What is the single-port laparoscopic technique?

  At present, due to the limitation of instruments and experience, single-port laparoscopic surgery is still limited to traditional three-port laparoscopic surgery such as cholecystectomy, appendectomy, ovarian cyst debridement, adrenalectomy, etc. Few complex laparoscopic surgeries are involved, and there is a gap in the liver field.  The single-port laparoscopic technique has more outstanding characteristics of minimally invasive, safety, economy, aesthetics and less postoperative pain than traditional laparoscopic surgery. The surgery is done by placing multiple adjacent trocar pins or a multi-channel Trocar in a single site with the help of laparoscopic instruments. Only a 1-2 cm incision is left in the abdominal wall after surgery, which is less traumatic, less painful after surgery, faster recovery, and significantly reduces the patient’s physical and mental burden in the perioperative period.
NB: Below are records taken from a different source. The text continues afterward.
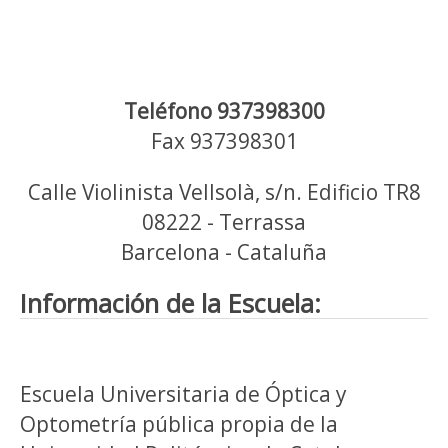
Teléfono 937398300
Fax 937398301
Calle Violinista Vellsolà, s/n. Edificio TR8
08222 - Terrassa
Barcelona - Cataluña
Información de la Escuela:
Escuela Universitaria de Óptica y
Optometría pública propia de la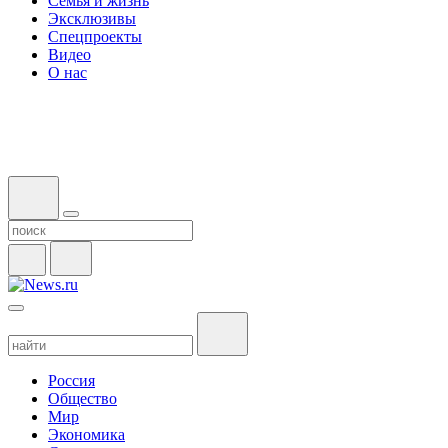
Семья и жизнь
Эксклюзивы
Спецпроекты
Видео
О нас
Россия
Общество
Мир
Экономика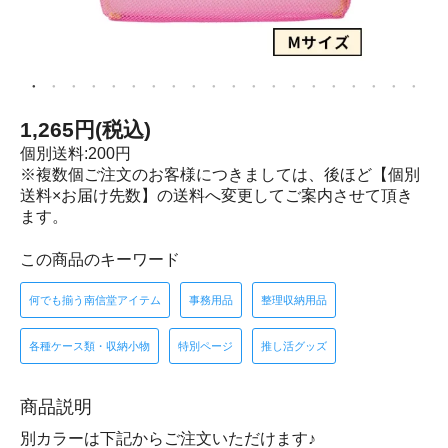
1,265円(税込)
個別送料:200円
※複数個ご注文のお客様につきましては、後ほど【個別
送料×お届け先数】の送料へ変更してご案内させて頂き
ます。
この商品のキーワード
何でも揃う南信堂アイテム
事務用品
整理収納用品
各種ケース類・収納小物
特別ページ
推し活グッズ
商品説明
別カラーは下記からご注文いただけます♪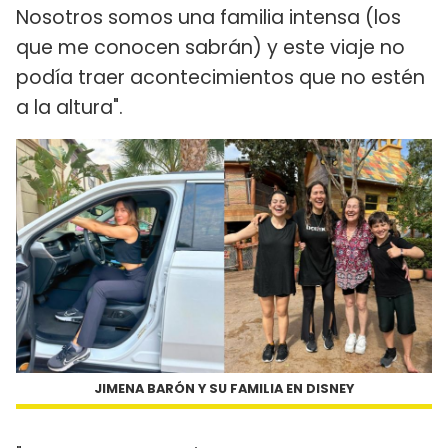
Nosotros somos una familia intensa (los
que me conocen sabrán) y este viaje no
podía traer acontecimientos que no estén
a la altura".
JIMENA BARÓN Y SU FAMILIA EN DISNEY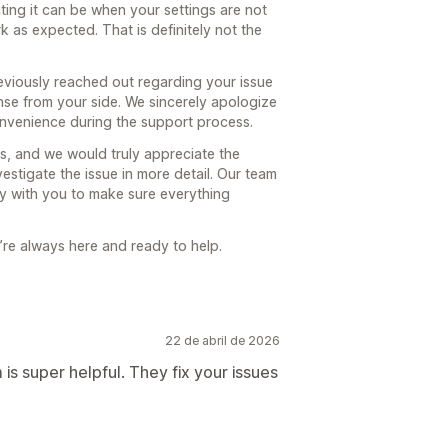
ng it can be when your settings are not
unto
Pacotes
ampanhas
Acionadores e regras
 as expected. That is definitely not the
de volume
zações
Lista de captura de e-mails
ções de IA
ento
Geolocalização
Segmentação
eviously reached out regarding your issue
ento prioritário
rios
Análise de dados
Testes A/B
nse from your side. We sincerely apologize
onvenience during the support process.
s, and we would truly appreciate the
de conversão
estigate the issue in more detail. Our team
stões de otimização
y with you to make sure everything
’re always here and ready to help.
22 de abril de 2026
s super helpful. They fix your issues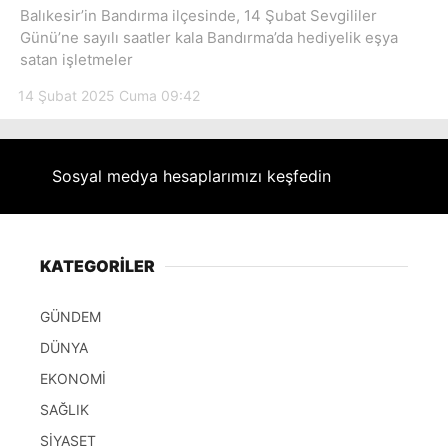
Hattı
Balıkesir’in Bandırma ilçesinde, 14 Şubat Sevgililer
Günü’ne sayılı saatler kala Bandırma’da hediyelik eşya
satan işletmeler
14 Şubat 2025 Cuma 09:42
Facebook
Sosyal medya hesaplarımızı keşfedin
Instagram
Youtube
KATEGORİLER
GÜNDEM
DÜNYA
EKONOMİ
SAĞLIK
SİYASET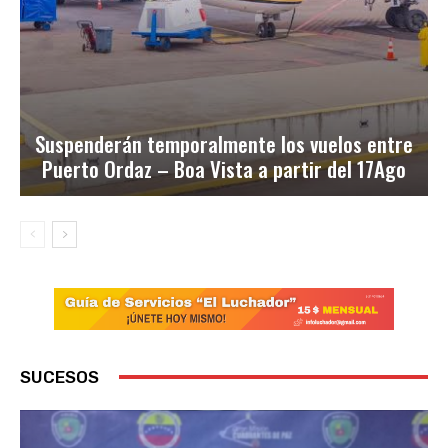
Suspenderán temporalmente los vuelos entre
Puerto Ordaz – Boa Vista a partir del 17Ago
SUCESOS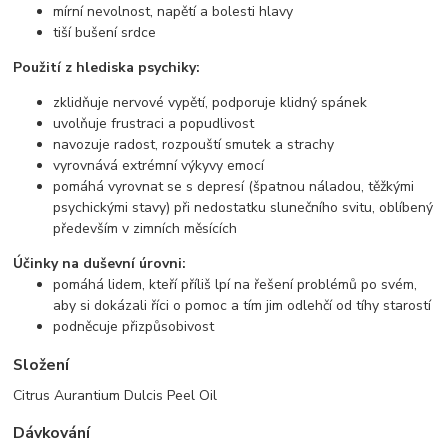
mírní nevolnost, napětí a bolesti hlavy
tiší bušení srdce
Použití z hlediska psychiky:
zklidňuje nervové vypětí, podporuje klidný spánek
uvolňuje frustraci a popudlivost
navozuje radost, rozpouští smutek a strachy
vyrovnává extrémní výkyvy emocí
pomáhá vyrovnat se s depresí (špatnou náladou, těžkými
psychickými stavy) při nedostatku slunečního svitu, oblíbený
především v zimních měsících
Účinky na duševní úrovni:
pomáhá lidem, kteří příliš lpí na řešení problémů po svém,
aby si dokázali říci o pomoc a tím jim odlehčí od tíhy starostí
podněcuje přizpůsobivost
Složení
Citrus Aurantium Dulcis Peel Oil
Dávkování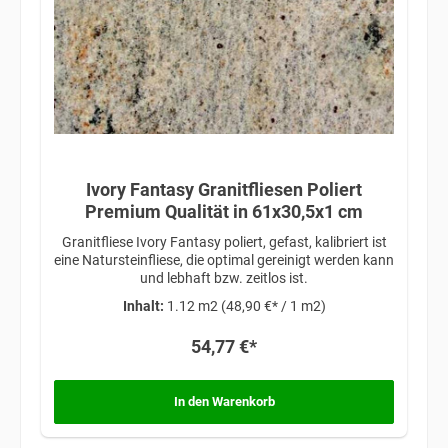
Ivory Fantasy Granitfliesen Poliert
Premium Qualität in 61x30,5x1 cm
Granitfliese Ivory Fantasy poliert, gefast, kalibriert ist
eine Natursteinfliese, die optimal gereinigt werden kann
und lebhaft bzw. zeitlos ist.
Inhalt:
1.12 m2
(48,90 €* / 1 m2)
54,77 €*
In den Warenkorb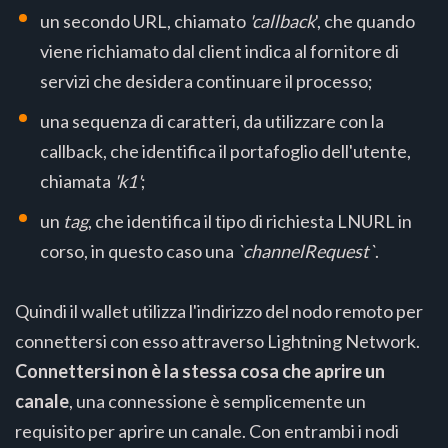
un secondo URL, chiamato
'callback
', che quando
viene richiamato dal client indica al fornitore di
servizi che desidera continuare il processo;
una sequenza di caratteri, da utilizzare con la
callback, che identifica il portafoglio dell'utente,
chiamata
'k1'
;
un
tag
, che identifica il tipo di richiesta LNURL in
corso, in questo caso una
`channelRequest`
.
Quindi il wallet utilizza l'indirizzo del nodo remoto per
connettersi con esso attraverso Lightning Network.
Connettersi non è la stessa cosa che aprire un
canale
, una connessione è semplicemente un
requisito per aprire un canale. Con entrambi i nodi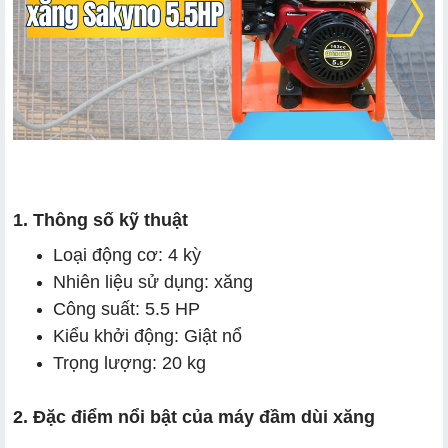
1. Thông số kỹ thuật
Loại động cơ: 4 kỳ
Nhiên liệu sử dụng: xăng
Công suất: 5.5 HP
Kiểu khởi động: Giật nổ
Trọng lượng: 20 kg
2. Đặc điểm nổi bật của máy đầm dùi xăng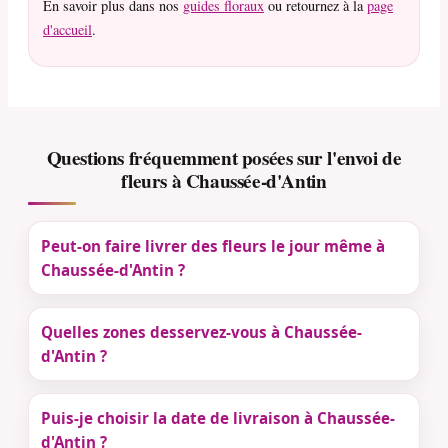
En savoir plus dans nos
guides floraux
ou retournez à la
page
d'accueil
.
Questions fréquemment posées sur l'envoi de
fleurs à Chaussée-d'Antin
Peut-on faire livrer des fleurs le jour même à
Chaussée-d'Antin ?
Quelles zones desservez-vous à Chaussée-
d'Antin ?
Puis-je choisir la date de livraison à Chaussée-
d'Antin ?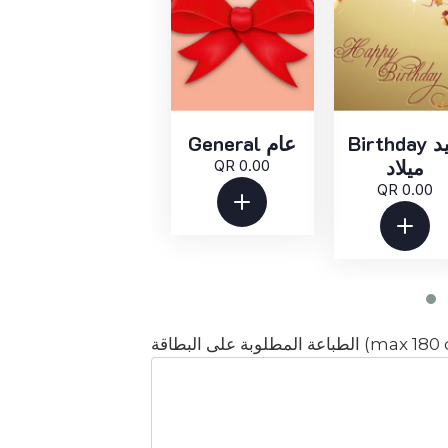
Birthday عيد
General عام
ميلاد
QR 0.00
QR 0.00
ة (max 180 characters):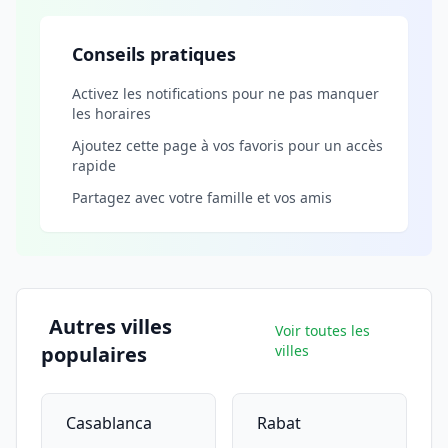
Conseils pratiques
Activez les notifications pour ne pas manquer
les horaires
Ajoutez cette page à vos favoris pour un accès
rapide
Partagez avec votre famille et vos amis
Autres villes
Voir toutes les
populaires
villes
Casablanca
Rabat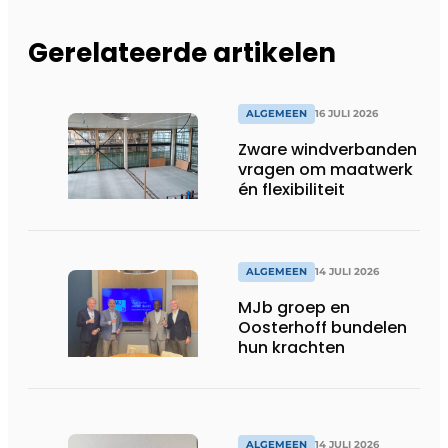
Gerelateerde artikelen
ALGEMEEN
16 JULI 2026
Zware windverbanden
vragen om maatwerk
én flexibiliteit
ALGEMEEN
14 JULI 2026
MJb groep en
Oosterhoff bundelen
hun krachten
ALGEMEEN
14 JULI 2026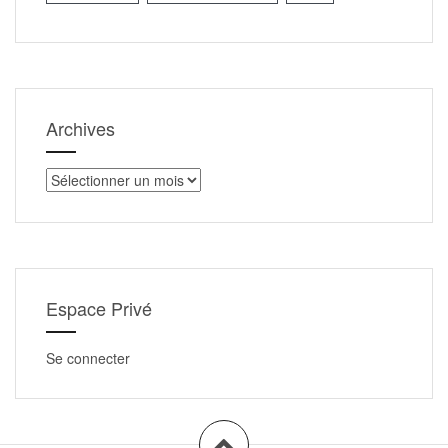
Archives
Archives
Espace Privé
Se connecter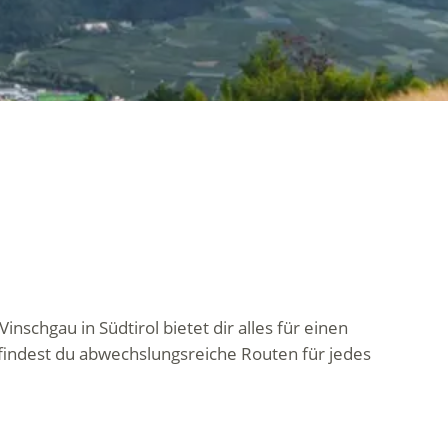
schgau in Südtirol bietet dir alles für einen
indest du abwechslungsreiche Routen für jedes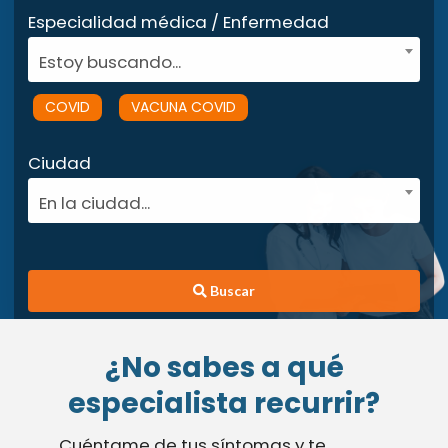
Especialidad médica / Enfermedad
Estoy buscando...
COVID
VACUNA COVID
Ciudad
En la ciudad...
Buscar
¿No sabes a qué
especialista recurrir?
Cuéntame de tus síntomas y te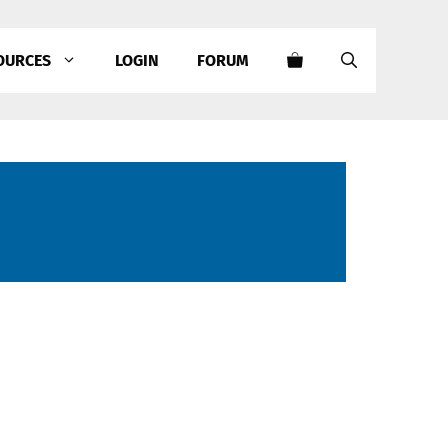
OURCES
LOGIN
FORUM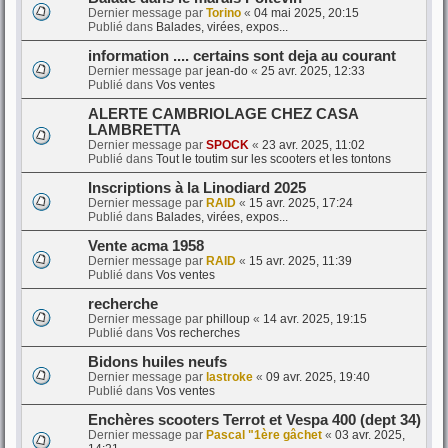
Dernier message par
Torino
«
04 mai 2025, 20:15
Publié dans
Balades, virées, expos...
information .... certains sont deja au courant
Dernier message par
jean-do
«
25 avr. 2025, 12:33
Publié dans
Vos ventes
ALERTE CAMBRIOLAGE CHEZ CASA
LAMBRETTA
Dernier message par
SPOCK
«
23 avr. 2025, 11:02
Publié dans
Tout le toutim sur les scooters et les tontons
Inscriptions à la Linodiard 2025
Dernier message par
RAID
«
15 avr. 2025, 17:24
Publié dans
Balades, virées, expos...
Vente acma 1958
Dernier message par
RAID
«
15 avr. 2025, 11:39
Publié dans
Vos ventes
recherche
Dernier message par
philloup
«
14 avr. 2025, 19:15
Publié dans
Vos recherches
Bidons huiles neufs
Dernier message par
lastroke
«
09 avr. 2025, 19:40
Publié dans
Vos ventes
Enchères scooters Terrot et Vespa 400 (dept 34)
Dernier message par
Pascal "1ère gâchet
«
03 avr. 2025,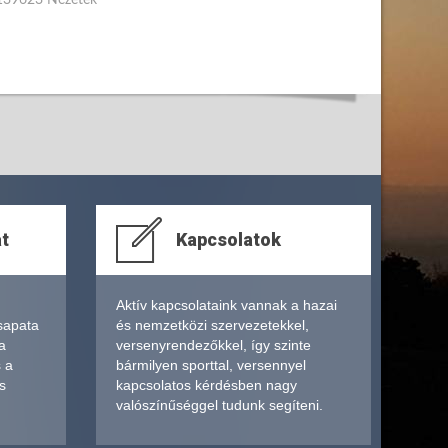
at
Kapcsolatok
Aktív kapcsolataink vannak a hazai
sapata
és nemzetközi szervezetekkel,
a
versenyrendezőkkel, így szinte
s a
bármilyen sporttal, versennyel
s
kapcsolatos kérdésben nagy
valószínűséggel tudunk segíteni.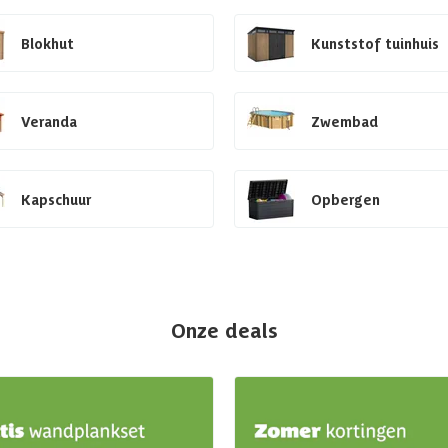
Blokhut
Kunststof tuinhuis
Veranda
Zwembad
Kapschuur
Opbergen
Onze deals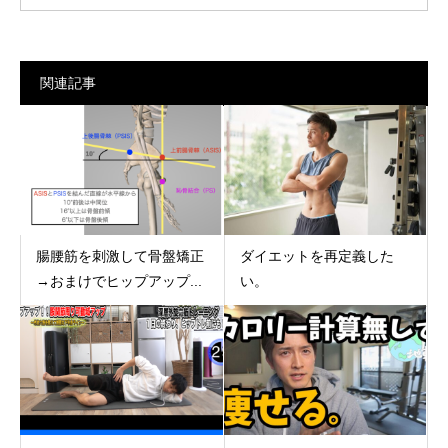
関連記事
腸腰筋を刺激して骨盤矯正
ダイエットを再定義した
→おまけでヒップアップ...
い。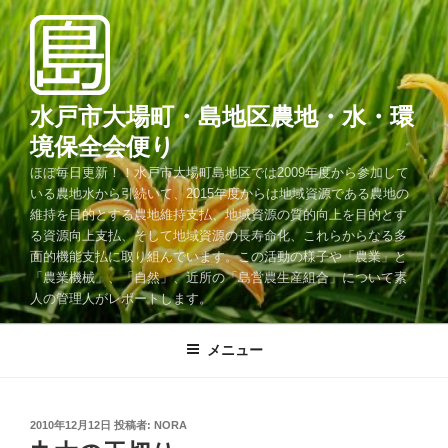
コ
ン
テ
ン
ツ
水戸市大場町・島地区農地・水・環
へ
境保全会便り
ス
ほぼ毎日更新！！水戸市大場町島地区では2009年度から参加して
キ
いる農地水から引続いて、2015年度からは地域資源である農地の
ッ
維持を目的とする農地維持支払、地域資源の質的向上を目的とす
プ
る資源向上支払、そして地域資源の長寿命化、これらからなる多
面的機能支払に取り組んでいます。この活動の様子や「農業」と
「農業機械」、「自然」、近所の「島営農生産組合」について素
人の管理人がレポートします。
メニュー
投
2010年12月12日
投稿者:
NORA
稿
Because the umbilical skin folds can cover the incision, the incision scar is almost invisible after transumbilical single-port laparoscopic surgery, so it is also called “scarless surgery”.  Single-port laparoscopic surgery requires more skill from the operator and requires overcoming the challenges of linear field of vision, loss of operating triangle, fights with instruments, and difficulties in organ exposure.